The paed and the magic wand.

It seems the paediatrician has been waving his magic wand all about town.

In two weeks he has achieved;

* An appointment with the elusive immunologist.

We have been trying to secure one for months now and had just about given up hope.

Ivy’s approval for Intragam was initially for six months only and without further application from the immuno, the IVIG will be stopped.
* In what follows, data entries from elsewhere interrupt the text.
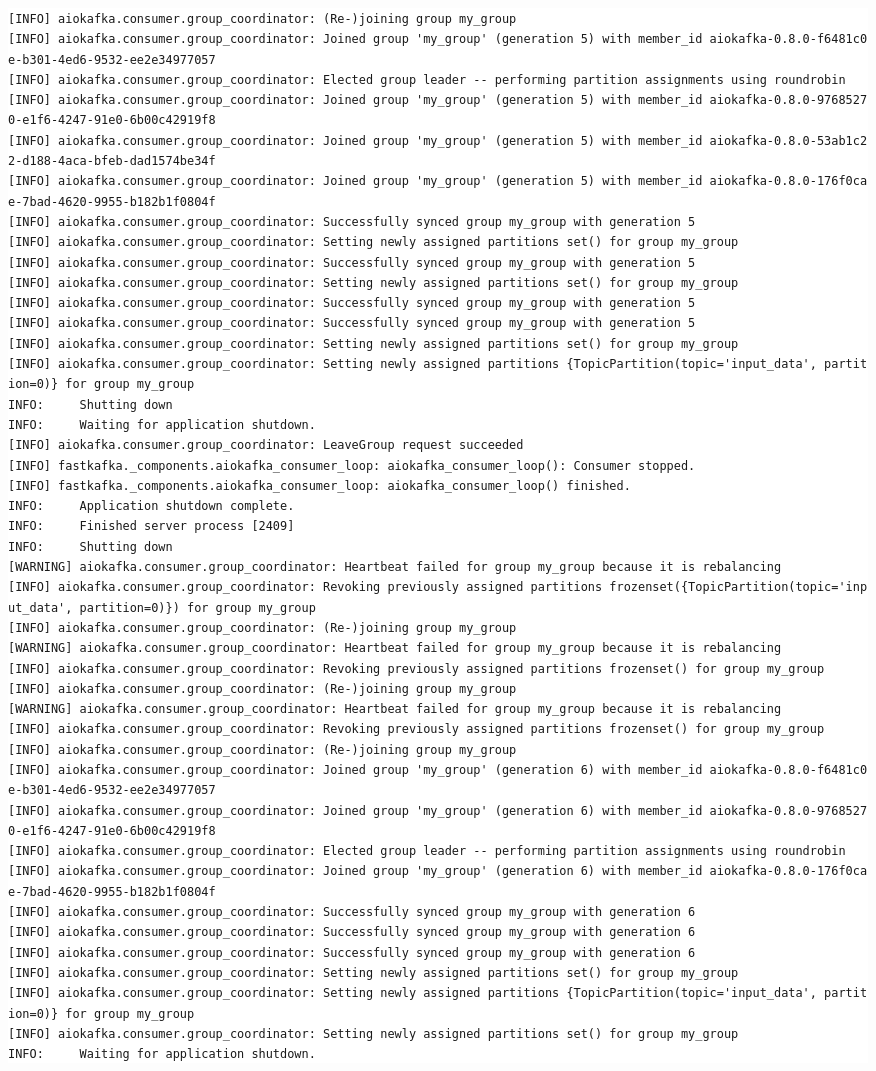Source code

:     [INFO] aiokafka.consumer.group_coordinator: (Re-)joining group my_group
    [INFO] aiokafka.consumer.group_coordinator: Joined group 'my_group' (generation 5) with member_id aiokafka-0.8.0-f6481c0e-b301-4ed6-9532-ee2e34977057
    [INFO] aiokafka.consumer.group_coordinator: Elected group leader -- performing partition assignments using roundrobin
    [INFO] aiokafka.consumer.group_coordinator: Joined group 'my_group' (generation 5) with member_id aiokafka-0.8.0-97685270-e1f6-4247-91e0-6b00c42919f8
    [INFO] aiokafka.consumer.group_coordinator: Joined group 'my_group' (generation 5) with member_id aiokafka-0.8.0-53ab1c22-d188-4aca-bfeb-dad1574be34f
    [INFO] aiokafka.consumer.group_coordinator: Joined group 'my_group' (generation 5) with member_id aiokafka-0.8.0-176f0cae-7bad-4620-9955-b182b1f0804f
    [INFO] aiokafka.consumer.group_coordinator: Successfully synced group my_group with generation 5
    [INFO] aiokafka.consumer.group_coordinator: Setting newly assigned partitions set() for group my_group
    [INFO] aiokafka.consumer.group_coordinator: Successfully synced group my_group with generation 5
    [INFO] aiokafka.consumer.group_coordinator: Setting newly assigned partitions set() for group my_group
    [INFO] aiokafka.consumer.group_coordinator: Successfully synced group my_group with generation 5
    [INFO] aiokafka.consumer.group_coordinator: Successfully synced group my_group with generation 5
    [INFO] aiokafka.consumer.group_coordinator: Setting newly assigned partitions set() for group my_group
    [INFO] aiokafka.consumer.group_coordinator: Setting newly assigned partitions {TopicPartition(topic='input_data', partition=0)} for group my_group
    INFO:     Shutting down
    INFO:     Waiting for application shutdown.
    [INFO] aiokafka.consumer.group_coordinator: LeaveGroup request succeeded
    [INFO] fastkafka._components.aiokafka_consumer_loop: aiokafka_consumer_loop(): Consumer stopped.
    [INFO] fastkafka._components.aiokafka_consumer_loop: aiokafka_consumer_loop() finished.
    INFO:     Application shutdown complete.
    INFO:     Finished server process [2409]
    INFO:     Shutting down
    [WARNING] aiokafka.consumer.group_coordinator: Heartbeat failed for group my_group because it is rebalancing
    [INFO] aiokafka.consumer.group_coordinator: Revoking previously assigned partitions frozenset({TopicPartition(topic='input_data', partition=0)}) for group my_group
    [INFO] aiokafka.consumer.group_coordinator: (Re-)joining group my_group
    [WARNING] aiokafka.consumer.group_coordinator: Heartbeat failed for group my_group because it is rebalancing
    [INFO] aiokafka.consumer.group_coordinator: Revoking previously assigned partitions frozenset() for group my_group
    [INFO] aiokafka.consumer.group_coordinator: (Re-)joining group my_group
    [WARNING] aiokafka.consumer.group_coordinator: Heartbeat failed for group my_group because it is rebalancing
    [INFO] aiokafka.consumer.group_coordinator: Revoking previously assigned partitions frozenset() for group my_group
    [INFO] aiokafka.consumer.group_coordinator: (Re-)joining group my_group
    [INFO] aiokafka.consumer.group_coordinator: Joined group 'my_group' (generation 6) with member_id aiokafka-0.8.0-f6481c0e-b301-4ed6-9532-ee2e34977057
    [INFO] aiokafka.consumer.group_coordinator: Joined group 'my_group' (generation 6) with member_id aiokafka-0.8.0-97685270-e1f6-4247-91e0-6b00c42919f8
    [INFO] aiokafka.consumer.group_coordinator: Elected group leader -- performing partition assignments using roundrobin
    [INFO] aiokafka.consumer.group_coordinator: Joined group 'my_group' (generation 6) with member_id aiokafka-0.8.0-176f0cae-7bad-4620-9955-b182b1f0804f
    [INFO] aiokafka.consumer.group_coordinator: Successfully synced group my_group with generation 6
    [INFO] aiokafka.consumer.group_coordinator: Successfully synced group my_group with generation 6
    [INFO] aiokafka.consumer.group_coordinator: Successfully synced group my_group with generation 6
    [INFO] aiokafka.consumer.group_coordinator: Setting newly assigned partitions set() for group my_group
    [INFO] aiokafka.consumer.group_coordinator: Setting newly assigned partitions {TopicPartition(topic='input_data', partition=0)} for group my_group
    [INFO] aiokafka.consumer.group_coordinator: Setting newly assigned partitions set() for group my_group
    INFO:     Waiting for application shutdown.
Her sixth infusion is on the 3rd of February.

Her appointment is the 10th.

* A consultation with the dietician.

We have been hoping to talk to one since Ivy started dropping the kilos three months ago.

We saw a lovely dietician on Monday while we were in the hospital and she put us on some sort of program that allows us to buy Pediasure – a supplemental drink (which Ivy is living on at the moment) for $13 for a 1kg tin, through the hospital, instead of the $19 for 250gm tins we get through the pharmacy.

Last but not at all in the least we have

*An appointment for the respiratory specialist

on the 5th of February.

This doctor is booked out until the beginning of 2023 so a February date really is amazing.

It happens to be the same day that Ivy is having her follow up echocardiogram.

So we will know where we stand with the pulmonary hypertension.

While I am very scared of a diagnosis of ongoing pulmonary hypertension and bronchiectasis and know that it will be life altering for Ivy, at least knowing will mean that we can do something…medicate her, treat her, try to slow down the process.

For today, we have a plan ( and you all know how much I like plans) and

I am thankful for our paed and his wand.